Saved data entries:
####
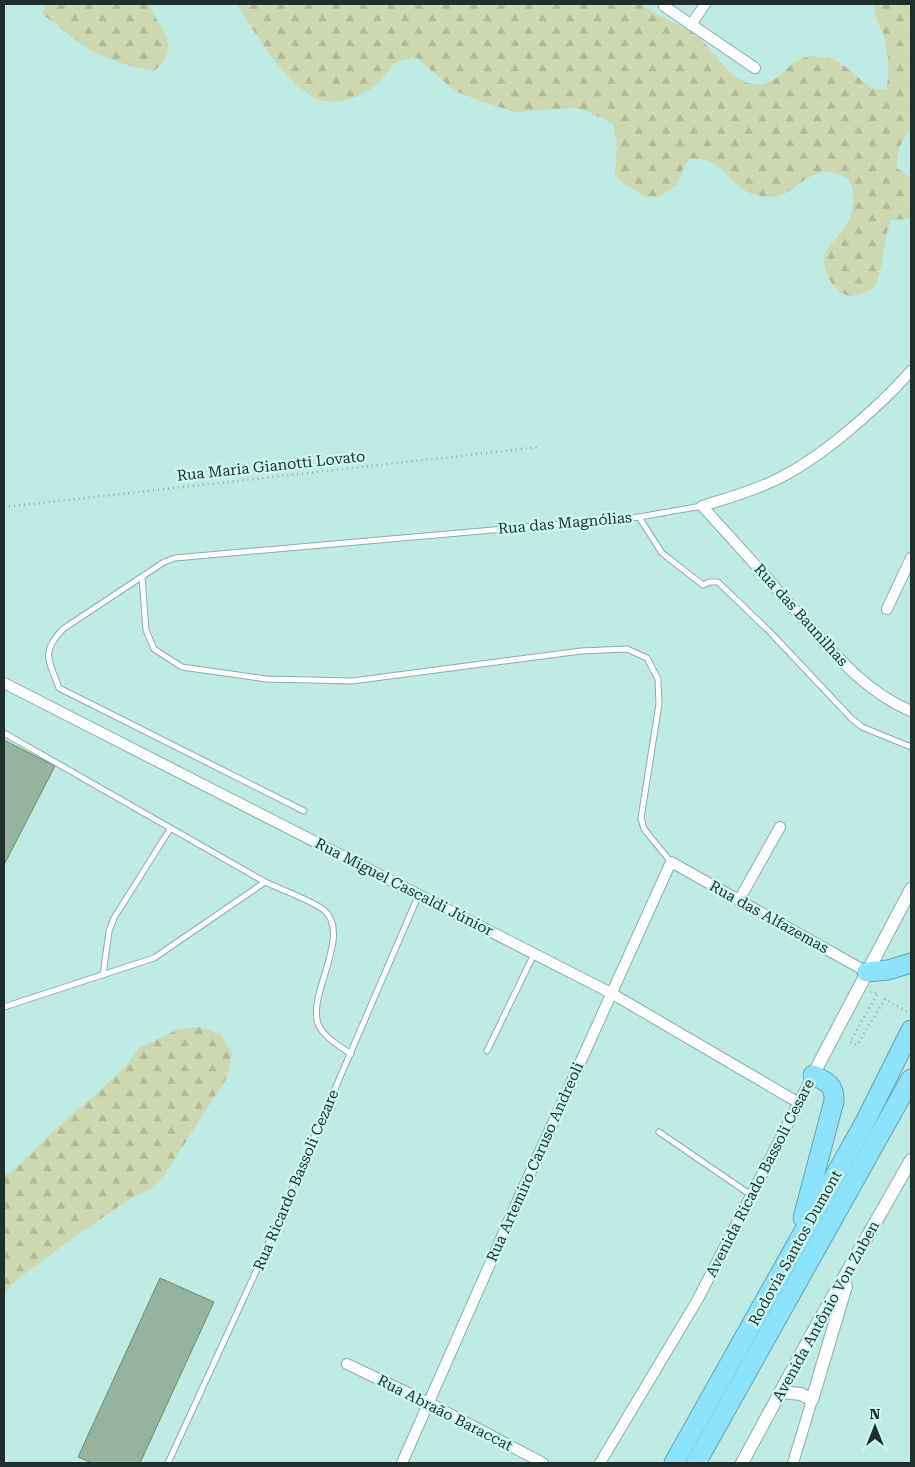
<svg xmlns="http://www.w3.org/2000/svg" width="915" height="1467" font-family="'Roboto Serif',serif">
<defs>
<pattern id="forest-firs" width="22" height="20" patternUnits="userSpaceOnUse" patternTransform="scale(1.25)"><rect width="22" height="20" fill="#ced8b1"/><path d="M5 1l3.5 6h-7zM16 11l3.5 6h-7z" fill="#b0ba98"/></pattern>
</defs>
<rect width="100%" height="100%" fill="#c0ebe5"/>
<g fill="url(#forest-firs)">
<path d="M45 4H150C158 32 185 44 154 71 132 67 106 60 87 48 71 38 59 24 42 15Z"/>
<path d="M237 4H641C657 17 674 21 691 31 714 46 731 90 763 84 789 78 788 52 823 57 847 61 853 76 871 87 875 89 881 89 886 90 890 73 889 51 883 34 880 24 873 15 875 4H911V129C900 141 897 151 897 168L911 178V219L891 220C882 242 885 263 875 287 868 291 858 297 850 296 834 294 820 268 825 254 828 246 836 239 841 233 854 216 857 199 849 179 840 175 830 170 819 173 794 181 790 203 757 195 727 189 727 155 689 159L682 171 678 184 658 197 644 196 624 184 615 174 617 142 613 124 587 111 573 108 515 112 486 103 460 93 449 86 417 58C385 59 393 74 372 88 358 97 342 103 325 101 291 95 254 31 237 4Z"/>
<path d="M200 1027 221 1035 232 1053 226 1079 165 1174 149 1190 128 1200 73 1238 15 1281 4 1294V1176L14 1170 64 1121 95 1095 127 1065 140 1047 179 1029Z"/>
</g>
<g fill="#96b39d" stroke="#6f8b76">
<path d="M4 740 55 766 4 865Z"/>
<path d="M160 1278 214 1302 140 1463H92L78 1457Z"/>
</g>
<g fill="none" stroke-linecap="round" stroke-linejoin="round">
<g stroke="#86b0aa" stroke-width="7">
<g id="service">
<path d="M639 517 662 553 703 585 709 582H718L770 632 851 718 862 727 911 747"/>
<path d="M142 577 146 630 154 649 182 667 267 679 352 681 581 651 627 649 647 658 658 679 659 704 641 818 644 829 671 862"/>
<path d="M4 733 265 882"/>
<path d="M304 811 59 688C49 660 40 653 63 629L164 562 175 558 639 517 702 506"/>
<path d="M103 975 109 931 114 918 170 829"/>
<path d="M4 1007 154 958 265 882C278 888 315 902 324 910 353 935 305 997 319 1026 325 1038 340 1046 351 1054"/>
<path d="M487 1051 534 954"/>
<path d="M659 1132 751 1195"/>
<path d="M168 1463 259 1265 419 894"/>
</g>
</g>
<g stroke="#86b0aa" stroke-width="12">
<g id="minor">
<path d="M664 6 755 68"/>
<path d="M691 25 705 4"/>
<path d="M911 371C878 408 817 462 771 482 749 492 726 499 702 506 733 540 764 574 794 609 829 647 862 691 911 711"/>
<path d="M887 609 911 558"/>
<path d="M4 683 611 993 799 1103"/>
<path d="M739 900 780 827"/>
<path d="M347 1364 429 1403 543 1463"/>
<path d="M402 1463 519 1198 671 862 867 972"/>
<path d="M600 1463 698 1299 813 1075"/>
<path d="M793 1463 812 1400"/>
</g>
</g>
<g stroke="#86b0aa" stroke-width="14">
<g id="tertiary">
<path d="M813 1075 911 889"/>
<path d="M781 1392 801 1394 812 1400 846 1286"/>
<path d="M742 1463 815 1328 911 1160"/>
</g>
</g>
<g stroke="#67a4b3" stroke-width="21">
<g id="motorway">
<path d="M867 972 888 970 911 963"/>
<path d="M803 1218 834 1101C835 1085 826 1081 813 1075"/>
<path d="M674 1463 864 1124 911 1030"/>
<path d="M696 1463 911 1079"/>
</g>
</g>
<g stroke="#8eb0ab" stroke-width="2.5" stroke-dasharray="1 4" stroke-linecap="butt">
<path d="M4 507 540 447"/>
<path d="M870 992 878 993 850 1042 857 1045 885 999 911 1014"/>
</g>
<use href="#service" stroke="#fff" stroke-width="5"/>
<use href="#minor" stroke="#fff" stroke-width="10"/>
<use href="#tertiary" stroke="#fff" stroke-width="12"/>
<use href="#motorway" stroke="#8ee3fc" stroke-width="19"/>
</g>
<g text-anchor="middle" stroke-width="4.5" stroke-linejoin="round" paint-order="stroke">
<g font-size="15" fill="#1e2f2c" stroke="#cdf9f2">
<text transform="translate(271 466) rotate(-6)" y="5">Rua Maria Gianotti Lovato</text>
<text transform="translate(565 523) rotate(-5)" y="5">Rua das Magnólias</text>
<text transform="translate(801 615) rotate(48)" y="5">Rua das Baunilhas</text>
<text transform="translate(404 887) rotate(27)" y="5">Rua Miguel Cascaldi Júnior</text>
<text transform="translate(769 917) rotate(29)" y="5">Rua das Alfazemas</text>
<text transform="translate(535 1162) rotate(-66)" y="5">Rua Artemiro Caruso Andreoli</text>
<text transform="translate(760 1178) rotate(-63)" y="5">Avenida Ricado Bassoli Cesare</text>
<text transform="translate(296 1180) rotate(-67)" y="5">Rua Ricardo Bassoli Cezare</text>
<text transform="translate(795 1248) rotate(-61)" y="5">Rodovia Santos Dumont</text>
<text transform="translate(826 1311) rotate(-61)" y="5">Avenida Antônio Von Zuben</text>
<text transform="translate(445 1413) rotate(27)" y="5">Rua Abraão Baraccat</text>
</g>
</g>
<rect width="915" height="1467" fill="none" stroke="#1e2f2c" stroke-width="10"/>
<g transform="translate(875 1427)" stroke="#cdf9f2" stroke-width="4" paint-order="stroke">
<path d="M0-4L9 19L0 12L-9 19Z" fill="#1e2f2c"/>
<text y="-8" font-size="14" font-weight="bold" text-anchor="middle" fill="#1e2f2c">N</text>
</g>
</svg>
####
**Work required:**
Reproduce each entry precisely; the pictures stay out.

**Response:**
<svg xmlns="http://www.w3.org/2000/svg" width="915" height="1467" font-family="'Roboto Serif',serif">
<defs>
<pattern id="forest-firs" width="22" height="20" patternUnits="userSpaceOnUse" patternTransform="scale(1.25)"><rect width="22" height="20" fill="#ced8b1"/><path d="M5 1l3.5 6h-7zM16 11l3.5 6h-7z" fill="#b0ba98"/></pattern>
</defs>
<rect width="100%" height="100%" fill="#c0ebe5"/>
<g fill="url(#forest-firs)">
<path d="M45 4H150C158 32 185 44 154 71 132 67 106 60 87 48 71 38 59 24 42 15Z"/>
<path d="M237 4H641C657 17 674 21 691 31 714 46 731 90 763 84 789 78 788 52 823 57 847 61 853 76 871 87 875 89 881 89 886 90 890 73 889 51 883 34 880 24 873 15 875 4H911V129C900 141 897 151 897 168L911 178V219L891 220C882 242 885 263 875 287 868 291 858 297 850 296 834 294 820 268 825 254 828 246 836 239 841 233 854 216 857 199 849 179 840 175 830 170 819 173 794 181 790 203 757 195 727 189 727 155 689 159L682 171 678 184 658 197 644 196 624 184 615 174 617 142 613 124 587 111 573 108 515 112 486 103 460 93 449 86 417 58C385 59 393 74 372 88 358 97 342 103 325 101 291 95 254 31 237 4Z"/>
<path d="M200 1027 221 1035 232 1053 226 1079 165 1174 149 1190 128 1200 73 1238 15 1281 4 1294V1176L14 1170 64 1121 95 1095 127 1065 140 1047 179 1029Z"/>
</g>
<g fill="#96b39d" stroke="#6f8b76">
<path d="M4 740 55 766 4 865Z"/>
<path d="M160 1278 214 1302 140 1463H92L78 1457Z"/>
</g>
<g fill="none" stroke-linecap="round" stroke-linejoin="round">
<g stroke="#86b0aa" stroke-width="7">
<g id="service">
<path d="M639 517 662 553 703 585 709 582H718L770 632 851 718 862 727 911 747"/>
<path d="M142 577 146 630 154 649 182 667 267 679 352 681 581 651 627 649 647 658 658 679 659 704 641 818 644 829 671 862"/>
<path d="M4 733 265 882"/>
<path d="M304 811 59 688C49 660 40 653 63 629L164 562 175 558 639 517 702 506"/>
<path d="M103 975 109 931 114 918 170 829"/>
<path d="M4 1007 154 958 265 882C278 888 315 902 324 910 353 935 305 997 319 1026 325 1038 340 1046 351 1054"/>
<path d="M487 1051 534 954"/>
<path d="M659 1132 751 1195"/>
<path d="M168 1463 259 1265 419 894"/>
</g>
</g>
<g stroke="#86b0aa" stroke-width="12">
<g id="minor">
<path d="M664 6 755 68"/>
<path d="M691 25 705 4"/>
<path d="M911 371C878 408 817 462 771 482 749 492 726 499 702 506 733 540 764 574 794 609 829 647 862 691 911 711"/>
<path d="M887 609 911 558"/>
<path d="M4 683 611 993 799 1103"/>
<path d="M739 900 780 827"/>
<path d="M347 1364 429 1403 543 1463"/>
<path d="M402 1463 519 1198 671 862 867 972"/>
<path d="M600 1463 698 1299 813 1075"/>
<path d="M793 1463 812 1400"/>
</g>
</g>
<g stroke="#86b0aa" stroke-width="14">
<g id="tertiary">
<path d="M813 1075 911 889"/>
<path d="M781 1392 801 1394 812 1400 846 1286"/>
<path d="M742 1463 815 1328 911 1160"/>
</g>
</g>
<g stroke="#67a4b3" stroke-width="21">
<g id="motorway">
<path d="M867 972 888 970 911 963"/>
<path d="M803 1218 834 1101C835 1085 826 1081 813 1075"/>
<path d="M674 1463 864 1124 911 1030"/>
<path d="M696 1463 911 1079"/>
</g>
</g>
<g stroke="#8eb0ab" stroke-width="2.5" stroke-dasharray="1 4" stroke-linecap="butt">
<path d="M4 507 540 447"/>
<path d="M870 992 878 993 850 1042 857 1045 885 999 911 1014"/>
</g>
<use href="#service" stroke="#fff" stroke-width="5"/>
<use href="#minor" stroke="#fff" stroke-width="10"/>
<use href="#tertiary" stroke="#fff" stroke-width="12"/>
<use href="#motorway" stroke="#8ee3fc" stroke-width="19"/>
</g>
<g text-anchor="middle" stroke-width="4.5" stroke-linejoin="round" paint-order="stroke">
<g font-size="15" fill="#1e2f2c" stroke="#cdf9f2">
<text transform="translate(271 466) rotate(-6)" y="5">Rua Maria Gianotti Lovato</text>
<text transform="translate(565 523) rotate(-5)" y="5">Rua das Magnólias</text>
<text transform="translate(801 615) rotate(48)" y="5">Rua das Baunilhas</text>
<text transform="translate(404 887) rotate(27)" y="5">Rua Miguel Cascaldi Júnior</text>
<text transform="translate(769 917) rotate(29)" y="5">Rua das Alfazemas</text>
<text transform="translate(535 1162) rotate(-66)" y="5">Rua Artemiro Caruso Andreoli</text>
<text transform="translate(760 1178) rotate(-63)" y="5">Avenida Ricado Bassoli Cesare</text>
<text transform="translate(296 1180) rotate(-67)" y="5">Rua Ricardo Bassoli Cezare</text>
<text transform="translate(795 1248) rotate(-61)" y="5">Rodovia Santos Dumont</text>
<text transform="translate(826 1311) rotate(-61)" y="5">Avenida Antônio Von Zuben</text>
<text transform="translate(445 1413) rotate(27)" y="5">Rua Abraão Baraccat</text>
</g>
</g>
<rect width="915" height="1467" fill="none" stroke="#1e2f2c" stroke-width="10"/>
<g transform="translate(875 1427)" stroke="#cdf9f2" stroke-width="4" paint-order="stroke">
<path d="M0-4L9 19L0 12L-9 19Z" fill="#1e2f2c"/>
<text y="-8" font-size="14" font-weight="bold" text-anchor="middle" fill="#1e2f2c">N</text>
</g>
</svg>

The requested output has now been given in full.